Mississippi is the nation’s fifth-largest producer of broilers, with 736 million chickens worth $2.82 billion produced in 2016. The state also produced more than 1.36 billion eggs last year, valued at $104 million. The state’s producers rely on strong export markets to market broilers and eggs produced and processed, but not consumed, in Mississippi.
The United States is the largest poultry producer in the world and the second biggest poultry meat exporter, with nearly 18 percent of its product shipped to foreign markets.
Cochran and Senator Mark Warner (D-Va.) authored the letter, which in addition to Wicker, was signed by Senators Tammy Baldwin (D-Wisc.), Roy Blunt (R-Mo.), John Boozman (R-Ark.), Richard Burr (R-N.C.), Shelley Moore Capito (R-W.Va.), Tom Carper (D-Del.), Chris Coons (D-Del.), John Cornyn (R-Texas), Tom Cotton (R-Ark.), Joe Donnelly (D-Ind.), Joni Ernst (R-Iowa), Diane Feinstein (D-Calif.), Al Franken (D-Minn.), Chuck Grassley (R-Iowa), Kamala Harris (D-Calif.), Heidi Heitkamp (D-N.D.), John Hoeven (R-N.D.), Johnny Isakson (R-Ga.), Tim Kaine (D-Va.), Amy Klobuchar (D-Minn.), Mike Lee (R-Utah), Claire McCaskill (D-Mo.), Jerry Moran (R-Kan.), David Perdue (R-Ga.), Pat Roberts (R-Kan.), Mike Rounds (R-S.D.), Tim Scott (R-S.C.), Richard Shelby (R-Ala.), Debbie Stabenow (D-Mich.), Luther Strange (R-Ala.), John Thune (R-S.D.), Thom Tillis (R-N.C.), Chris Van Hollen (D-Md.), and Todd Young (R-Ind.).
The text of the correspondence follows:
Dear Secretary Perdue:
We are encouraged by the Administration’s recent efforts to reopen the Chinese beef trade market, and are pleased you have made lifting the Chinese ban on U.S. poultry products one of your top priorities as Agriculture Secretary. In January 2015, China banned all poultry products from the United States due to the detection of a wild duck with Highly Pathogenic Avian Influenza (HPAI). More than two years later, China continues to enforce this ban, which is inconsistent with World Organization for Animal Health (OIE) standards. As a result, U.S. poultry producers have been negatively affected by the loss of this burgeoning export market.
The poultry industry provides thousands of high quality jobs in our rural communities and the reopening of the Chinese market would provide a huge boost for these rural areas. We encourage you to remain focused on the next steps to officially reopen the Chinese market as soon as possible. Expanding market access in growing regions in the Asia Pacific, especially China, is essential for our poultry producers and will result in the creation of new jobs and higher wages in rural communities. We are hopeful for a swift process and offer our strong support as you and your staff continue to work to reopen this critical export market for poultry produced in the United States.

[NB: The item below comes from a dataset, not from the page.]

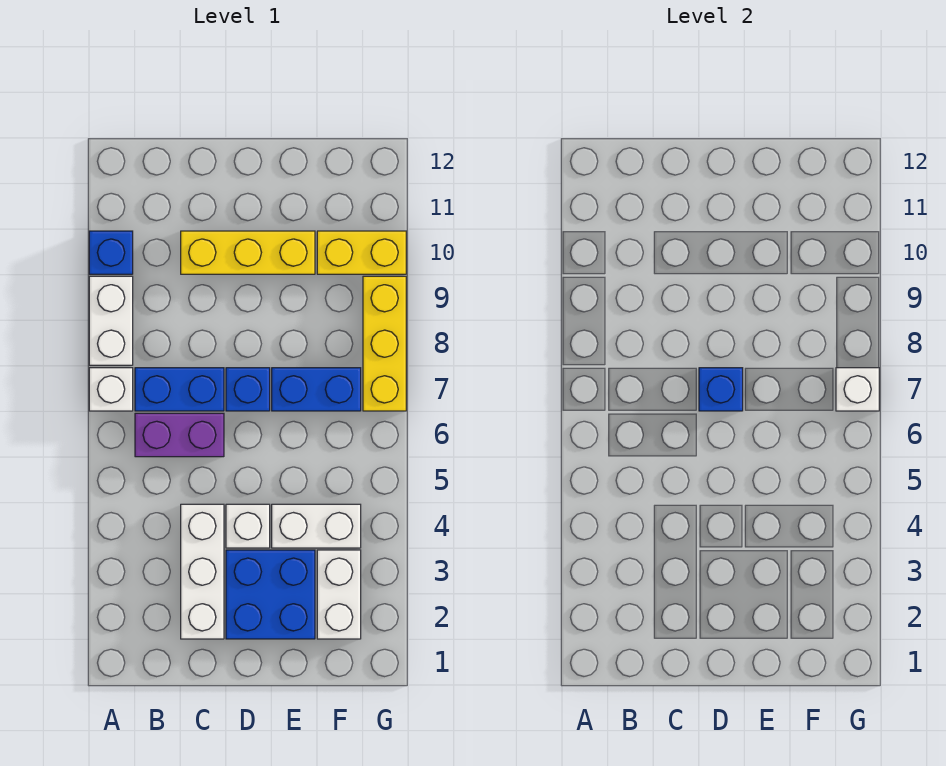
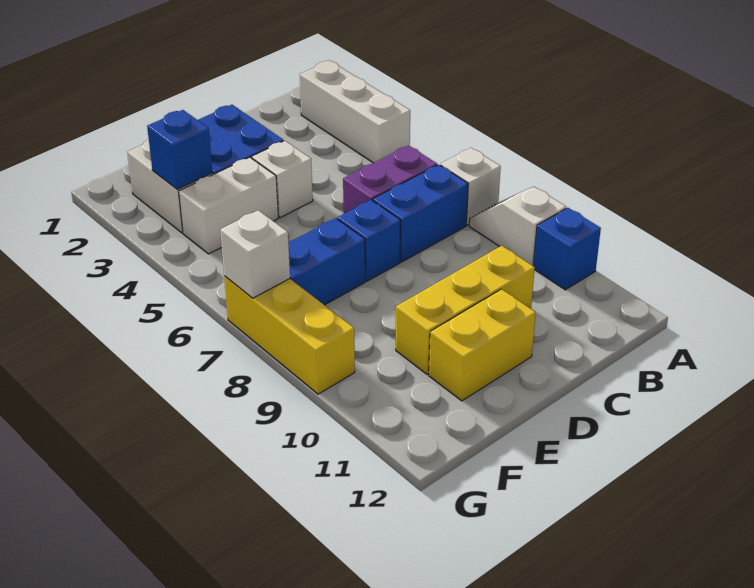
white brick A8:A9 level 1 -> white slope A8:A9 level 1 top 9
white brick C2:C4 level 1 -> white brick A2:A4 level 1
blue brick D7 level 2 -> blue brick F3 level 2
yellow brick F10:G10 level 1 -> yellow brick D11:E11 level 1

We understand and are encouraged that China has begun its animal health audit of the U.S. poultry industry. Once this audit is completed, we encourage USDA to remain diligent in seeking final Chinese approval for U.S. poultry’s first successful shipment as quickly as possible. Poultry products are often part of the Chinese New Year celebrations, and our farmers would very much like to be able to offer their products during that time.
With the productivity of U.S. agriculture exceeding domestic demand, the U.S. food and agriculture industry—and the rural communities which depend on it—rely heavily on export markets to sustain prices and revenues. Poultry is produced in almost every state. For communities and states that rely on a thriving and growing poultry industry, these agreements are essential to a strong and vibrant future.
We look forward to hearing from you regarding the status of this important negotiation.